**Instructions for the task:** Output only the lines of the entries that follow, starting at the one with "- Identify gaps in functionality" and running down to the one with "- Sync timing", both included and unchanged.

[[ Records supplied open ]]

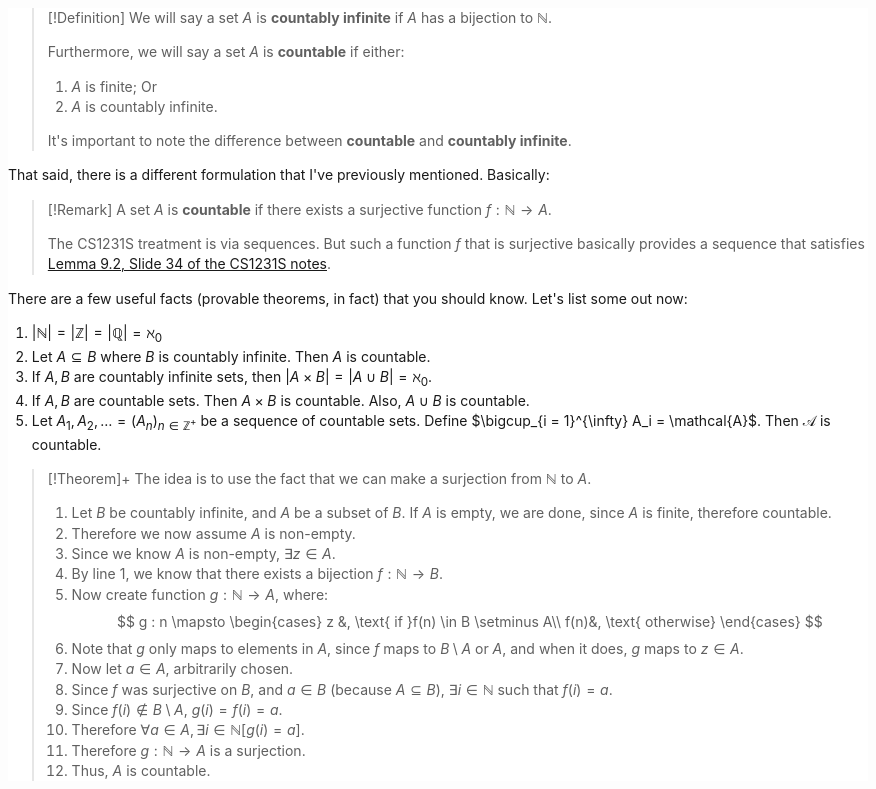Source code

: >[!Definition]
>We will say a set $A$ is **countably infinite** if $A$ has a bijection to $\mathbb{N}$.
>
>Furthermore, we will say a set $A$ is **countable** if either:
> 1. $A$ is finite; Or
> 2. $A$ is countably infinite.
> 
> It's important to note the difference between **countable** and **countably infinite**.
>    

That said, there is a different formulation that I've previously mentioned. Basically:

>[!Remark]
> A set $A$ is **countable** if there exists a surjective function $f : \mathbb{N} \to A$.
> 
> The CS1231S treatment is via sequences. But such a function $f$ that is surjective basically provides a sequence that satisfies [Lemma 9.2, Slide 34 of the CS1231S notes](https://www.comp.nus.edu.sg/~cs1231s/lect/24s1/Lecture09_Cardinality_full.pdf). 

There are a few useful facts (provable theorems, in fact) that you should know. Let's list some out now:

1. $\lvert \mathbb{N} \rvert = \lvert \mathbb{Z} \rvert = \lvert \mathbb{Q} \rvert = \aleph_0$
2. Let $A \subseteq B$ where $B$ is countably infinite. Then $A$ is countable.
3. If $A, B$ are countably infinite sets, then $\lvert A \times B \rvert = \lvert A \cup B \rvert = \aleph_0$.
4. If $A, B$ are countable sets. Then $A \times B$ is countable. Also, $A \cup B$ is countable.
5. Let $A_1, A_2, \ldots = (A_n)_{n \in \mathbb{Z}^+}$ be a sequence of countable sets. Define $\bigcup_{i = 1}^{\infty} A_i = \mathcal{A}$. Then $\mathcal{A}$ is countable.

>[!Theorem]+
> The idea is to use the fact that we can make a surjection from $\mathbb{N}$ to $A$.
> 1. Let $B$ be countably infinite, and $A$ be a subset of $B$. If $A$ is empty, we are done, since $A$ is finite, therefore countable.
> 2. Therefore we now assume $A$ is non-empty.
> 3. Since we know $A$ is non-empty, $\exists z \in A$.
> 4. By line 1, we know that there exists a bijection $f : \mathbb{N} \to B$.
> 5.  Now create function $g : \mathbb{N} \to A$, where:
> $$
> g : n \mapsto \begin{cases}
> z &, \text{ if }f(n) \in B \setminus A\\
> f(n)&, \text{ otherwise}
> \end{cases}
> $$
> 6. Note that $g$ only maps to elements in $A$, since $f$ maps to $B \setminus A$ or $A$, and when it does, $g$ maps to $z \in A$. 
> 7. Now let $a \in A$, arbitrarily chosen.
> 8. Since $f$ was surjective on $B$, and $a \in B$ (because $A \subseteq B$), $\exists i \in \mathbb{N}$ such that $f(i) = a$.
> 9. Since $f(i) \notin B \setminus A$, $g(i) = f(i) = a$.
> 10. Therefore $\forall a \in A, \exists i \in \mathbb{N}[g(i) = a]$.
> 11. Therefore $g : \mathbb{N} \to A$ is a surjection.
>  12. Thus, $A$ is countable. 


[^1]: Yes I know unicode is a thing. I'm too lazy to mention how many codepoints there are etc.
[^assumption-nat]: In this part we're basically assume $\mathbb{N}$ exists already. There are axioms that we can use where $\mathbb{N}$ does not exist, and we can construct it.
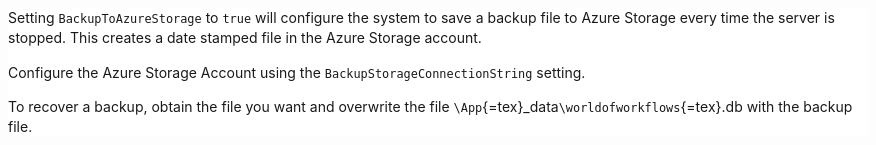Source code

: Setting `BackupToAzureStorage` to `true` will configure the system to
save a backup file to Azure Storage every time the server is stopped.
This creates a date stamped file in the Azure Storage account.

Configure the Azure Storage Account using the
`BackupStorageConnectionString` setting.

To recover a backup, obtain the file you want and overwrite the file
`\App`{=tex}\_data`\worldofworkflows`{=tex}.db with the backup file.
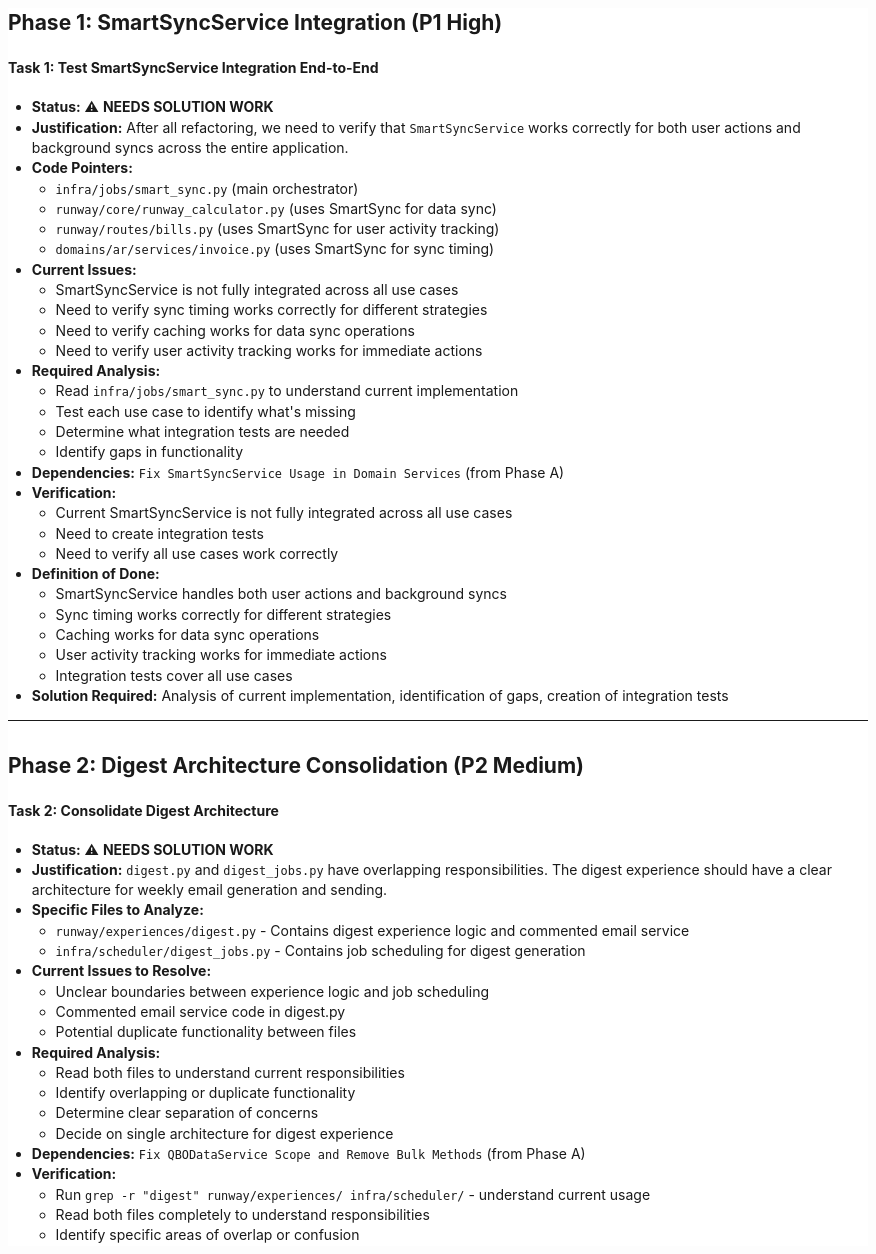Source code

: ## **Phase 1: SmartSyncService Integration (P1 High)**

#### **Task 1: Test SmartSyncService Integration End-to-End**
- **Status:** ⚠️ **NEEDS SOLUTION WORK**
- **Justification:** After all refactoring, we need to verify that `SmartSyncService` works correctly for both user actions and background syncs across the entire application.
- **Code Pointers:**
  - `infra/jobs/smart_sync.py` (main orchestrator)
  - `runway/core/runway_calculator.py` (uses SmartSync for data sync)
  - `runway/routes/bills.py` (uses SmartSync for user activity tracking)
  - `domains/ar/services/invoice.py` (uses SmartSync for sync timing)
- **Current Issues:**
  - SmartSyncService is not fully integrated across all use cases
  - Need to verify sync timing works correctly for different strategies
  - Need to verify caching works for data sync operations
  - Need to verify user activity tracking works for immediate actions
- **Required Analysis:**
  - Read `infra/jobs/smart_sync.py` to understand current implementation
  - Test each use case to identify what's missing
  - Determine what integration tests are needed
  - Identify gaps in functionality
- **Dependencies:** `Fix SmartSyncService Usage in Domain Services` (from Phase A)
- **Verification:** 
  - Current SmartSyncService is not fully integrated across all use cases
  - Need to create integration tests
  - Need to verify all use cases work correctly
- **Definition of Done:**
  - SmartSyncService handles both user actions and background syncs
  - Sync timing works correctly for different strategies
  - Caching works for data sync operations
  - User activity tracking works for immediate actions
  - Integration tests cover all use cases
- **Solution Required:** Analysis of current implementation, identification of gaps, creation of integration tests

---

## **Phase 2: Digest Architecture Consolidation (P2 Medium)**

#### **Task 2: Consolidate Digest Architecture**
- **Status:** ⚠️ **NEEDS SOLUTION WORK**
- **Justification:** `digest.py` and `digest_jobs.py` have overlapping responsibilities. The digest experience should have a clear architecture for weekly email generation and sending.
- **Specific Files to Analyze:**
  - `runway/experiences/digest.py` - Contains digest experience logic and commented email service
  - `infra/scheduler/digest_jobs.py` - Contains job scheduling for digest generation
- **Current Issues to Resolve:**
  - Unclear boundaries between experience logic and job scheduling
  - Commented email service code in digest.py
  - Potential duplicate functionality between files
- **Required Analysis:**
  - Read both files to understand current responsibilities
  - Identify overlapping or duplicate functionality
  - Determine clear separation of concerns
  - Decide on single architecture for digest experience
- **Dependencies:** `Fix QBODataService Scope and Remove Bulk Methods` (from Phase A)
- **Verification:** 
  - Run `grep -r "digest" runway/experiences/ infra/scheduler/` - understand current usage
  - Read both files completely to understand responsibilities
  - Identify specific areas of overlap or confusion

[[ Records supplied closed ]]

**Response to the task:**
  - Identify gaps in functionality
- **Dependencies:** `Fix SmartSyncService Usage in Domain Services` (from Phase A)
- **Verification:** 
  - Current SmartSyncService is not fully integrated across all use cases
  - Need to create integration tests
  - Need to verify all use cases work correctly
- **Definition of Done:**
  - SmartSyncService handles both user actions and background syncs
  - Sync timing works correctly for different strategies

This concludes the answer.